TASK TO CARRY OUT: Rewrite the records from the line containing "collector number: 427" through the end of the records, swapping "locality" for "place" and leaving everything else the same.

....................

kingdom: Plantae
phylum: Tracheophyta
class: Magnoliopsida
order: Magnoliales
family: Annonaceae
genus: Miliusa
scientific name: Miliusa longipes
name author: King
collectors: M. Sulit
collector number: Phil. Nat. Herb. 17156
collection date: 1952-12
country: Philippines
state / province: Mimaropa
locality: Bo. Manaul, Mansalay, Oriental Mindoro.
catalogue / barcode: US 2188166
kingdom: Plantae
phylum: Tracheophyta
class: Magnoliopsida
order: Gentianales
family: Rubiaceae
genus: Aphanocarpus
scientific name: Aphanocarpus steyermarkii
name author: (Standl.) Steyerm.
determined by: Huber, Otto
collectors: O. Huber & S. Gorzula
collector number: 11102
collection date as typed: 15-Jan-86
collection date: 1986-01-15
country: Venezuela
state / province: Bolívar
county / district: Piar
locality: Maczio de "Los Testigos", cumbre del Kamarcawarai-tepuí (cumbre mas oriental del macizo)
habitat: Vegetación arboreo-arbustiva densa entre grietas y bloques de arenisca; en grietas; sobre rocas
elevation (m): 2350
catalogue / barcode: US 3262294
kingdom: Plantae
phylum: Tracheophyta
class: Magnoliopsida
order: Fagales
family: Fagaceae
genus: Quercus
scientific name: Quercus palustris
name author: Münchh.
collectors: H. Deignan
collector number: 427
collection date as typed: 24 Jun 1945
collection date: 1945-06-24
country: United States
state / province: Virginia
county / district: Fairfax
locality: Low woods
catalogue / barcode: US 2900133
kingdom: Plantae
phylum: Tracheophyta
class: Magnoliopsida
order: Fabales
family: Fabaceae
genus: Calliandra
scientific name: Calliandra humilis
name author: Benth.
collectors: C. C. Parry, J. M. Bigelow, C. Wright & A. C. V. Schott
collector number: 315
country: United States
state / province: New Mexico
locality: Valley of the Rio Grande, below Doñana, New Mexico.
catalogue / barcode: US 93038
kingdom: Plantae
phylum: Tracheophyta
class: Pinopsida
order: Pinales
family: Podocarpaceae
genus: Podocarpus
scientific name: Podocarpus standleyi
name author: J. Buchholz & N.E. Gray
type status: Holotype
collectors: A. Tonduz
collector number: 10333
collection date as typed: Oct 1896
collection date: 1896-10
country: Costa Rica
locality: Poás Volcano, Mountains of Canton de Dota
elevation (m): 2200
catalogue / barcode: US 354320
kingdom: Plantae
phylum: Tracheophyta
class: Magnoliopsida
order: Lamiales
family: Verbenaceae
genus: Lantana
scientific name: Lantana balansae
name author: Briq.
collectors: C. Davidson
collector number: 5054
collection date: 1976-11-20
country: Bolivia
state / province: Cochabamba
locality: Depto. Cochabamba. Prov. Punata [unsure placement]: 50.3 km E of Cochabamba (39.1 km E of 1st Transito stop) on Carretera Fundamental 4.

....................

SOLUTION:
collector number: 427
collection date as typed: 24 Jun 1945
collection date: 1945-06-24
country: United States
state / province: Virginia
county / district: Fairfax
place: Low woods
catalogue / barcode: US 2900133
kingdom: Plantae
phylum: Tracheophyta
class: Magnoliopsida
order: Fabales
family: Fabaceae
genus: Calliandra
scientific name: Calliandra humilis
name author: Benth.
collectors: C. C. Parry, J. M. Bigelow, C. Wright & A. C. V. Schott
collector number: 315
country: United States
state / province: New Mexico
place: Valley of the Rio Grande, below Doñana, New Mexico.
catalogue / barcode: US 93038
kingdom: Plantae
phylum: Tracheophyta
class: Pinopsida
order: Pinales
family: Podocarpaceae
genus: Podocarpus
scientific name: Podocarpus standleyi
name author: J. Buchholz & N.E. Gray
type status: Holotype
collectors: A. Tonduz
collector number: 10333
collection date as typed: Oct 1896
collection date: 1896-10
country: Costa Rica
place: Poás Volcano, Mountains of Canton de Dota
elevation (m): 2200
catalogue / barcode: US 354320
kingdom: Plantae
phylum: Tracheophyta
class: Magnoliopsida
order: Lamiales
family: Verbenaceae
genus: Lantana
scientific name: Lantana balansae
name author: Briq.
collectors: C. Davidson
collector number: 5054
collection date: 1976-11-20
country: Bolivia
state / province: Cochabamba
place: Depto. Cochabamba. Prov. Punata [unsure placement]: 50.3 km E of Cochabamba (39.1 km E of 1st Transito stop) on Carretera Fundamental 4.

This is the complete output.